Time is critical during treatment of heart attack. Most heart attack deaths result from an abnormal heart rhythm during delays in reaching the hospital. Call 911 if there is any suspicion of a heart attack. A stopped heartbeat must be restarted immediately by cardiopulmonary resuscitation (CPR) or by a device known as an electrical defibrillator. The longer the time from the onset of a heart attack to re-establishing blood flow to the heart, the more permanent heart damage can occur.
- Chew on an aspirin at the onset of the symptoms of a heart attack as it may help break up a blood clot.
- Thrombolytic, or clot-dissolving, drugs such as tissue plasminogen activator (tPA), streptokinase or urokinase may be injected immediately to dissolve arterial blockage. This technique is most effective within three hours of the onset of a heart attack.
- Painkillers such as morphine or meperidine may be administered to relieve pain.
- Nitroglycerin may be given to reduce the heart’s oxygen demands and to lower blood pressure.
- Antihypertensive drugs such as beta-blockers, ACE inhibitors or calcium channel blockers may also be administered to lower blood pressure and to reduce the heart’s oxygen demand. Diuretics may enhance the effect of these drugs.
- Oxygen may be administered through nasal tubes.
- Anticoagulants such as heparin, aspirin or warfarin may be administered to reduce the risk of blood clots.
- Digitalis glycosides, such as digoxin, may be prescribed in some cases to strengthen heart muscle contraction.

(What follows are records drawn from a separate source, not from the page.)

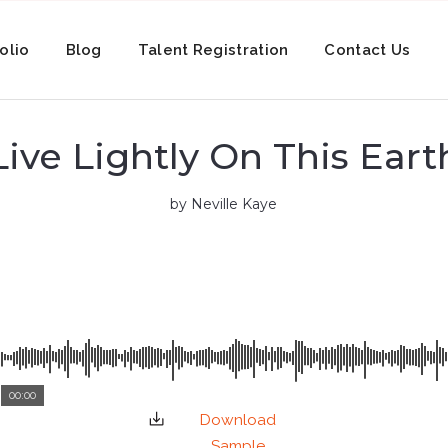
olio
Blog
Talent Registration
Contact Us
Live Lightly On This Eart
by Neville Kaye
00:00
Download
Sample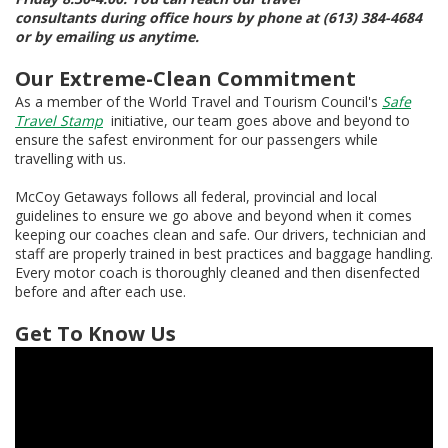
consultants during office hours by phone at (613) 384-4684
or by emailing us anytime.
Our Extreme-Clean Commitment
As a member of the World Travel and Tourism Council's
Safe
Travel Stamp
initiative, our team goes above and beyond to
ensure the safest environment for our passengers while
travelling with us.
McCoy Getaways follows all federal, provincial and local
guidelines to ensure we go above and beyond when it comes
keeping our coaches clean and safe. Our drivers, technician and
staff are properly trained in best practices and baggage handling.
Every motor coach is thoroughly cleaned and then disenfected
before and after each use.
Get To Know Us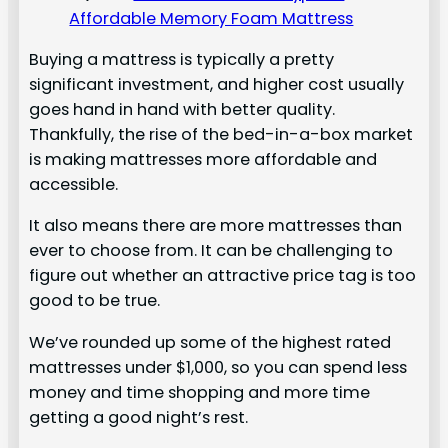
Affordable Memory Foam Mattress
Buying a mattress is typically a pretty
significant investment, and higher cost usually
goes hand in hand with better quality.
Thankfully, the rise of the bed-in-a-box market
is making mattresses more affordable and
accessible.
It also means there are more mattresses than
ever to choose from. It can be challenging to
figure out whether an attractive price tag is too
good to be true.
We’ve rounded up some of the highest rated
mattresses under $1,000, so you can spend less
money and time shopping and more time
getting a good night’s rest.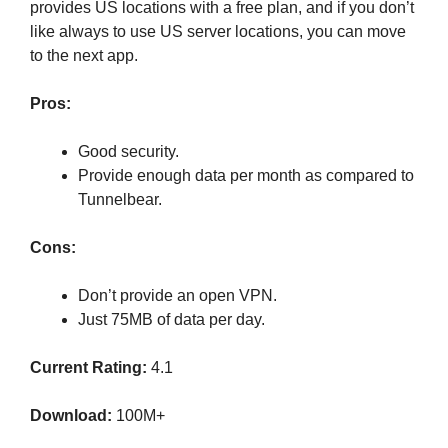
provides US locations with a free plan, and if you don’t
like always to use US server locations, you can move
to the next app.
Pros:
Good security.
Provide enough data per month as compared to
Tunnelbear.
Cons:
Don’t provide an open VPN.
Just 75MB of data per day.
Current Rating:
4.1
Download:
100M+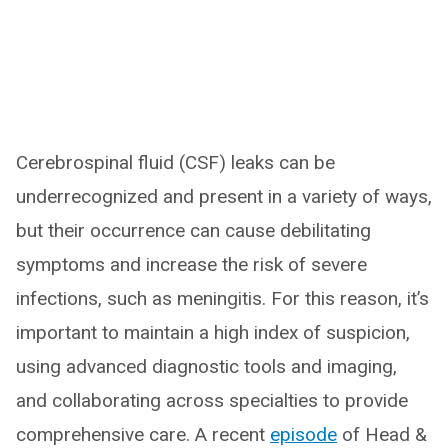
Cerebrospinal fluid (CSF) leaks can be
underrecognized and present in a variety of ways,
but their occurrence can cause debilitating
symptoms and increase the risk of severe
infections, such as meningitis. For this reason, it’s
important to maintain a high index of suspicion,
using advanced diagnostic tools and imaging,
and collaborating across specialties to provide
comprehensive care. A recent
episode
of Head &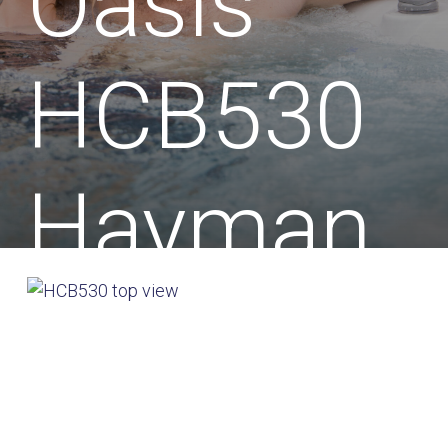
Oasis
HCB530
Hayman
Hot Tub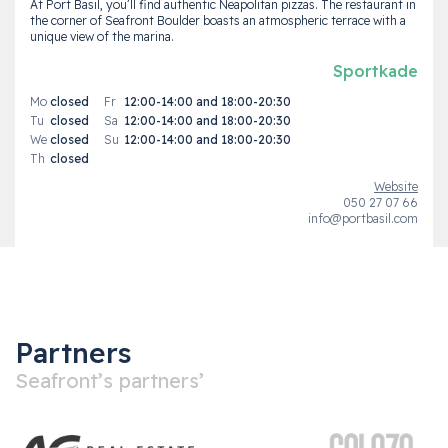
At Port Basil, you’ll find authentic Neapolitan pizzas. The restaurant in
the corner of Seafront Boulder boasts an atmospheric terrace with a
unique view of the marina.
Sportkade
Mo
closed
Fr
12:00-14:00 and 18:00-20:30
Tu
closed
Sa
12:00-14:00 and 18:00-20:30
We
closed
Su
12:00-14:00 and 18:00-20:30
Th
closed
Website
050 27 07 66
info@portbasil.com
Partners
Seafront’s partners’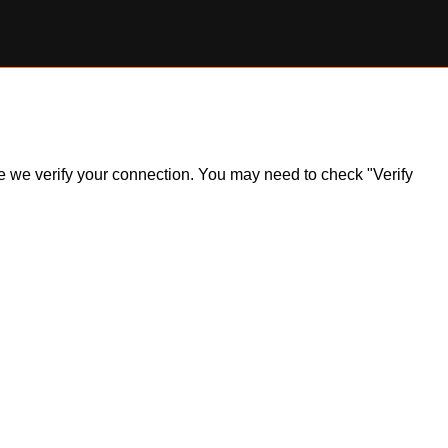
ile we verify your connection. You may need to check "Verify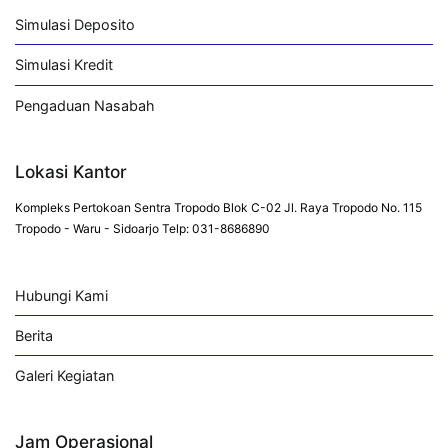
Simulasi Deposito
Simulasi Kredit
Pengaduan Nasabah
Lokasi Kantor
Kompleks Pertokoan Sentra Tropodo Blok C-02 Jl. Raya Tropodo No. 115
Tropodo - Waru - Sidoarjo Telp: 031-8686890
Hubungi Kami
Berita
Galeri Kegiatan
Jam Operasional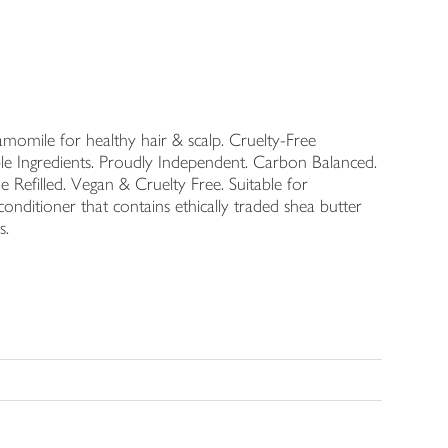
momile for healthy hair & scalp. Cruelty-Free
le Ingredients. Proudly Independent. Carbon Balanced.
 Refilled. Vegan & Cruelty Free. Suitable for
onditioner that contains ethically traded shea butter
s.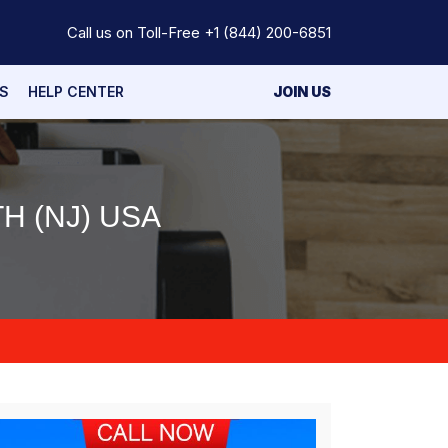
Call us on Toll-Free
+1 (844) 200-6851
S
HELP CENTER
JOIN US
H (NJ) USA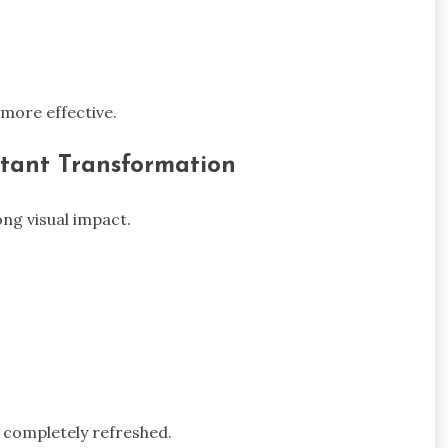
more effective.
tant Transformation
ng visual impact.
 completely refreshed.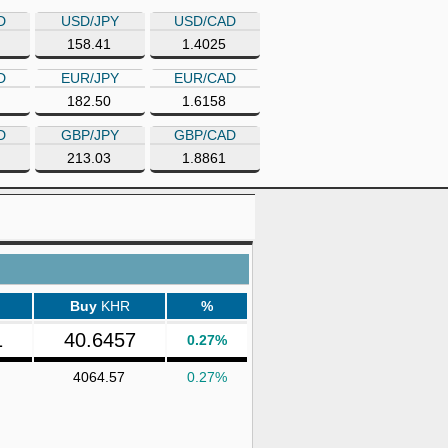
D
USD/JPY
USD/CAD
158.41
1.4025
D
EUR/JPY
EUR/CAD
182.50
1.6158
D
GBP/JPY
GBP/CAD
213.03
1.8861
Buy
KHR
%
1
40.6457
0.27%
4064.57
0.27%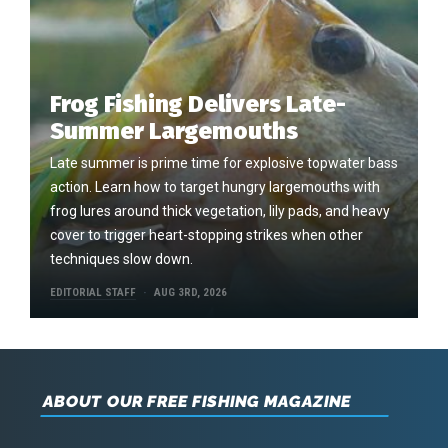
Frog Fishing Delivers Late-
Summer Largemouths
Late summer is prime time for explosive topwater bass
action. Learn how to target hungry largemouths with
frog lures around thick vegetation, lily pads, and heavy
cover to trigger heart-stopping strikes when other
techniques slow down.
EDITORIAL STAFF
AUG 3RD, 2026
ABOUT OUR FREE FISHING MAGAZINE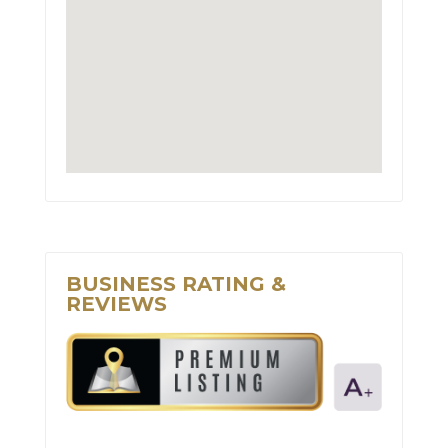
BUSINESS RATING &
REVIEWS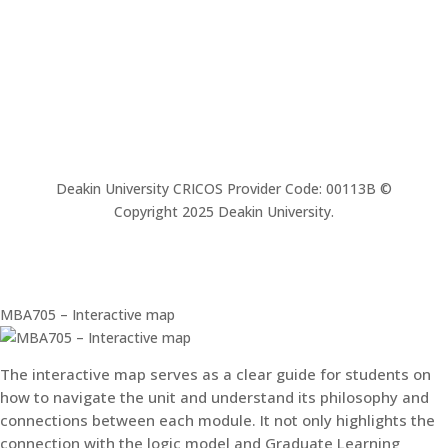
Deakin University CRICOS Provider Code: 00113B ©
Copyright 2025 Deakin University.
MBA705 – Interactive map
The interactive map serves as a clear guide for students on
how to navigate the unit and understand its philosophy and
connections between each module. It not only highlights the
connection with the logic model and Graduate Learning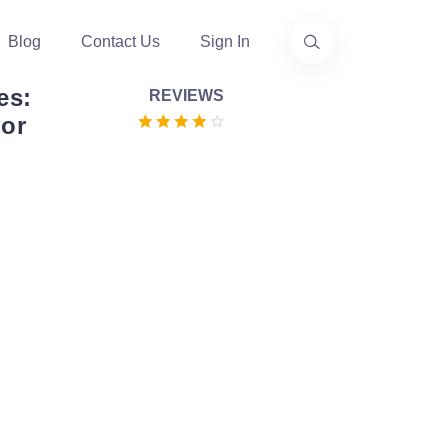
Blog
Contact Us
Sign In
es:
REVIEWS
or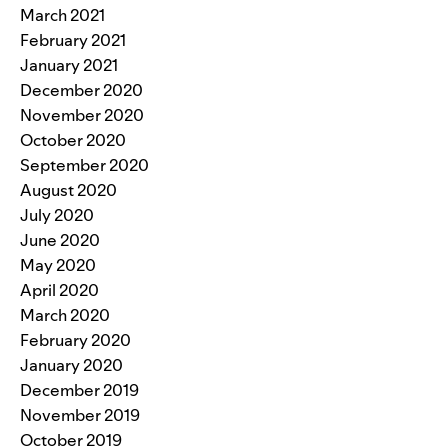
March 2021
February 2021
January 2021
December 2020
November 2020
October 2020
September 2020
August 2020
July 2020
June 2020
May 2020
April 2020
March 2020
February 2020
January 2020
December 2019
November 2019
October 2019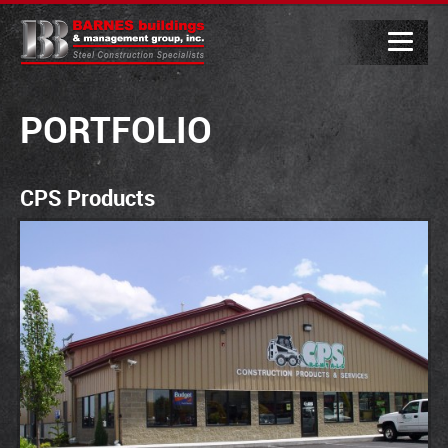
PORTFOLIO
CPS Products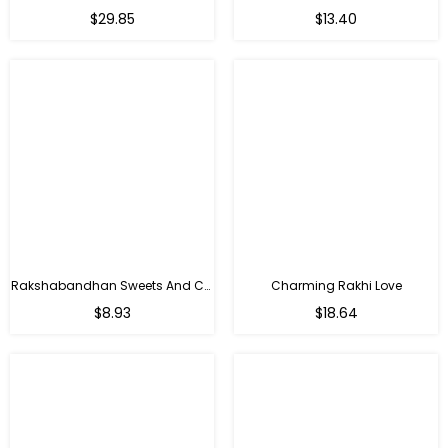
Regular
Regular
$29.85
$13.40
price
price
Rakshabandhan Sweets And Chocolate Hamper
Charming Rakhi Love
Regular
Regular
$8.93
$18.64
price
price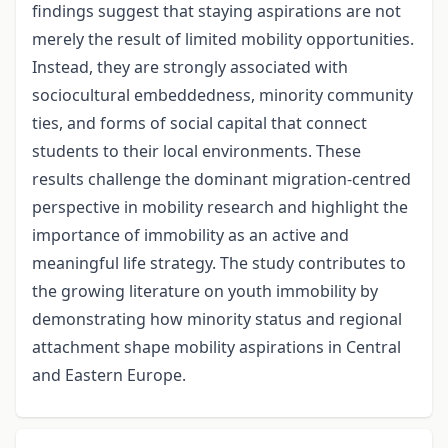
findings suggest that staying aspirations are not
merely the result of limited mobility opportunities.
Instead, they are strongly associated with
sociocultural embeddedness, minority community
ties, and forms of social capital that connect
students to their local environments. These
results challenge the dominant migration-centred
perspective in mobility research and highlight the
importance of immobility as an active and
meaningful life strategy. The study contributes to
the growing literature on youth immobility by
demonstrating how minority status and regional
attachment shape mobility aspirations in Central
and Eastern Europe.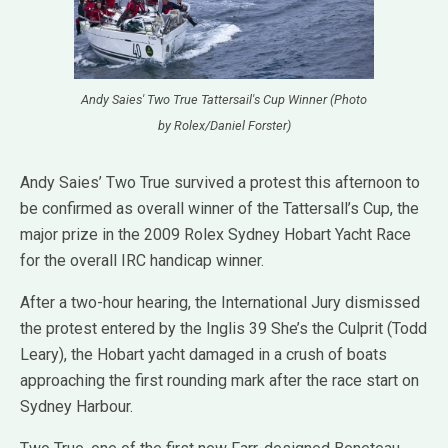
Andy Saies' Two True Tattersail's Cup Winner (Photo
by Rolex/Daniel Forster)
Andy Saies’ Two True survived a protest this afternoon to
be confirmed as overall winner of the Tattersall’s Cup, the
major prize in the 2009 Rolex Sydney Hobart Yacht Race
for the overall IRC handicap winner.
After a two-hour hearing, the International Jury dismissed
the protest entered by the Inglis 39 She’s the Culprit (Todd
Leary), the Hobart yacht damaged in a crush of boats
approaching the first rounding mark after the race start on
Sydney Harbour.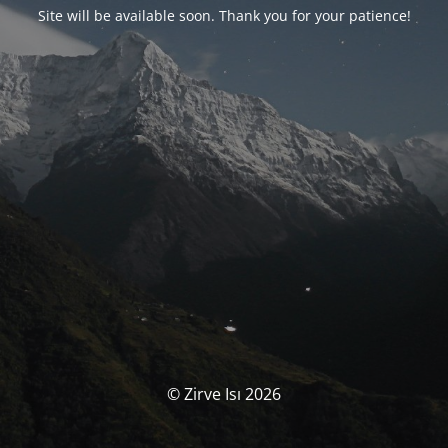
Site will be available soon. Thank you for your patience!
© Zirve Isı 2026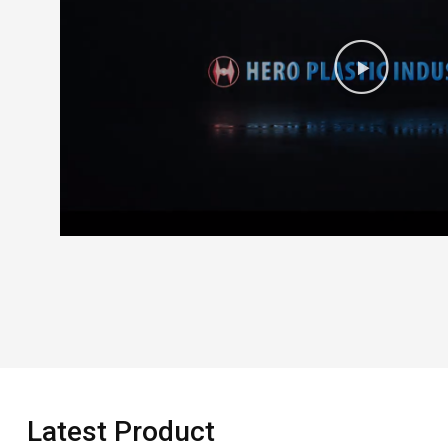
Latest Product​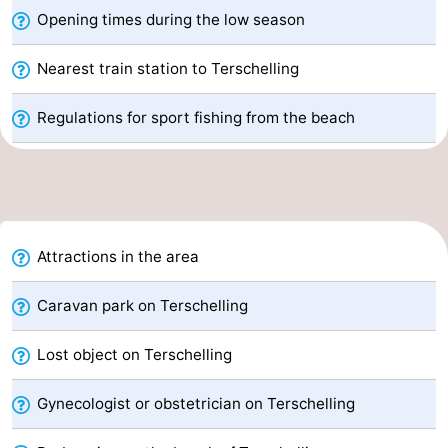
Opening times during the low season
pools
Cycling
-
Nearest train station to Terschelling
Hiking
-
Regulations for sport fishing from the beach
Horse
-
riding
Surfing
-
Sportfishing
-
Mudhiking
Seals
Attractions in the area
spotting
Nightlife
Caravan park on Terschelling
Food
Lost object on Terschelling
&
Events
Gynecologist or obstetrician on Terschelling
Beverages
Practical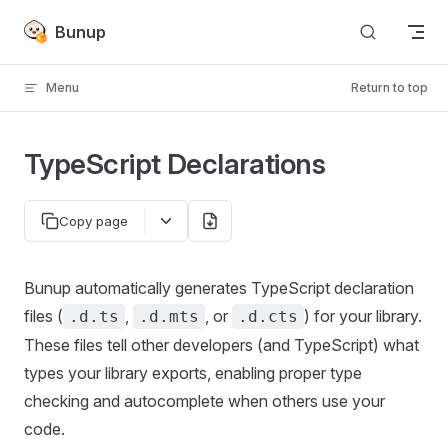
Skip to content
Bunup
Menu
Return to top
TypeScript Declarations
Copy page
Bunup automatically generates TypeScript declaration
files (
,
, or
) for your library.
.d.ts
.d.mts
.d.cts
These files tell other developers (and TypeScript) what
types your library exports, enabling proper type
checking and autocomplete when others use your
code.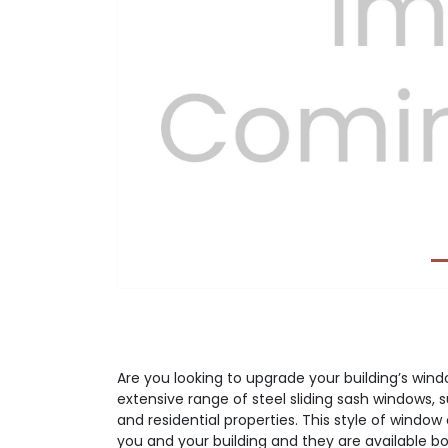
Previous
Are you looking to upgrade your building’s wi
extensive range of steel sliding sash windows, 
and residential properties. This style of window 
you and your building and they are available bot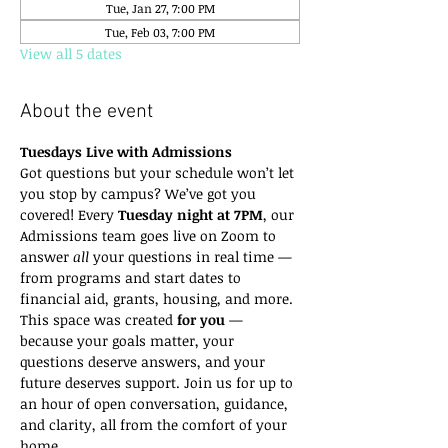
Tue, Jan 27, 7:00 PM
Tue, Feb 03, 7:00 PM
View all 5 dates
About the event
Tuesdays Live with Admissions
Got questions but your schedule won’t let 
you stop by campus? We’ve got you 
covered! Every 
Tuesday night at 7PM
, our 
Admissions team goes live on Zoom to 
answer 
all
 your questions in real time — 
from programs and start dates to 
financial aid, grants, housing, and more.
This space was created 
for you
 — 
because your goals matter, your 
questions deserve answers, and your 
future deserves support. Join us for up to 
an hour of open conversation, guidance, 
and clarity, all from the comfort of your 
home.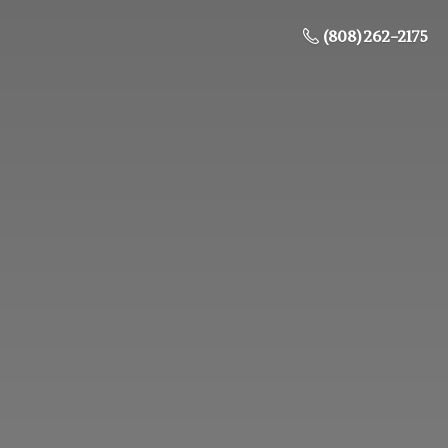
(808) 262-2175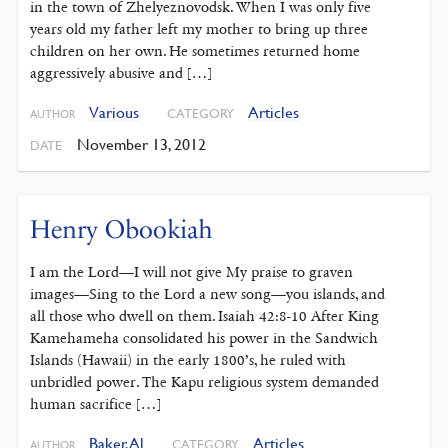
in the town of Zhelyeznovodsk. When I was only five
years old my father left my mother to bring up three
children on her own. He sometimes returned home
aggressively abusive and […]
Various
Articles
CATEGORY
AUTHOR
November 13, 2012
DATE
Henry Obookiah
I am the Lord—I will not give My praise to graven
images—Sing to the Lord a new song—you islands, and
all those who dwell on them. Isaiah 42:8-10 After King
Kamehameha consolidated his power in the Sandwich
Islands (Hawaii) in the early 1800’s, he ruled with
unbridled power. The Kapu religious system demanded
human sacrifice […]
Baker, Al
Articles
CATEGORY
AUTHOR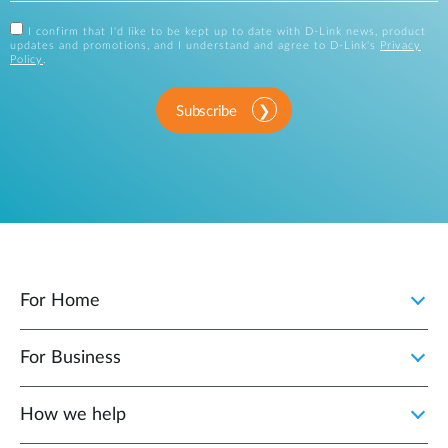
I confirm that I'd like to be kept up to date with D-Link news, product
updates and promotions, and I understand and agree to D-Link's
Privacy
Policy
.
Subscribe
For Home
For Business
How we help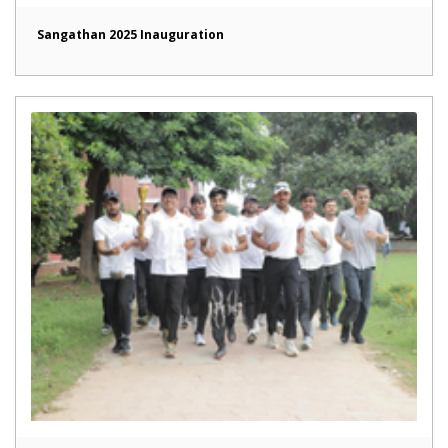
Sangathan 2025 Inauguration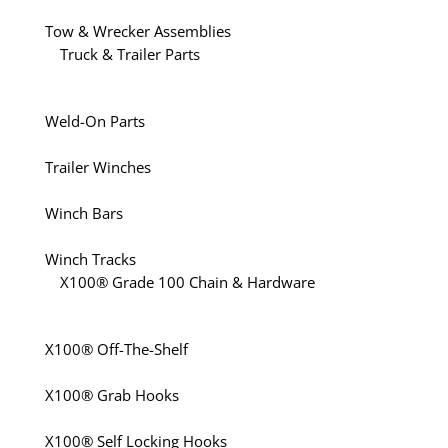
Tow & Wrecker Assemblies
Truck & Trailer Parts
Weld-On Parts
Trailer Winches
Winch Bars
Winch Tracks
X100® Grade 100 Chain & Hardware
X100® Off-The-Shelf
X100® Grab Hooks
X100® Self Locking Hooks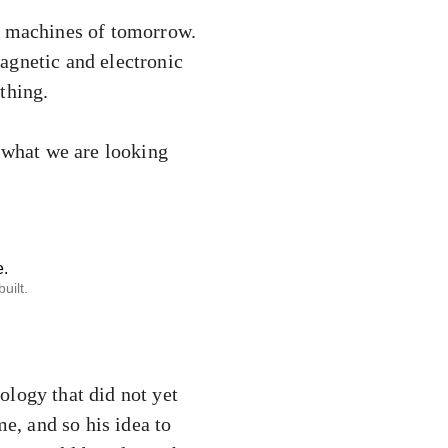
he machines of tomorrow.
agnetic and electronic
thing.
s what we are looking
uilt.
ology that did not yet
me, and so his idea to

- Dopamine or dobutamine may be administered to increase blood flow to the heart and strengthen the heartbeat.
- Angioplasty, a procedure to open up narrowed arteries, may be performed. Using local anesthesia, the doctor will insert a catheter -- a long, narrow tube with a deflated balloon at its tip -- into the narrowed part of the artery. Then the balloon is inflated, compressing the plaque and enlarging the inner diameter of the blood vessel so blood can flow more easily.
- Coronary bypass surgery may be performed to go around blocked blood vessels and restore adequate blood flow to the heart.
- Electronic implants such as a pacemaker or a defibrillator may be attached to the heart to maintain strong, regular contractions of the heart muscle.
- Severe cases that badly damage heart tissue may require a heart transplant.
- During recovery, follow prevention tips given by your doctor to reduce the risk of another heart attack.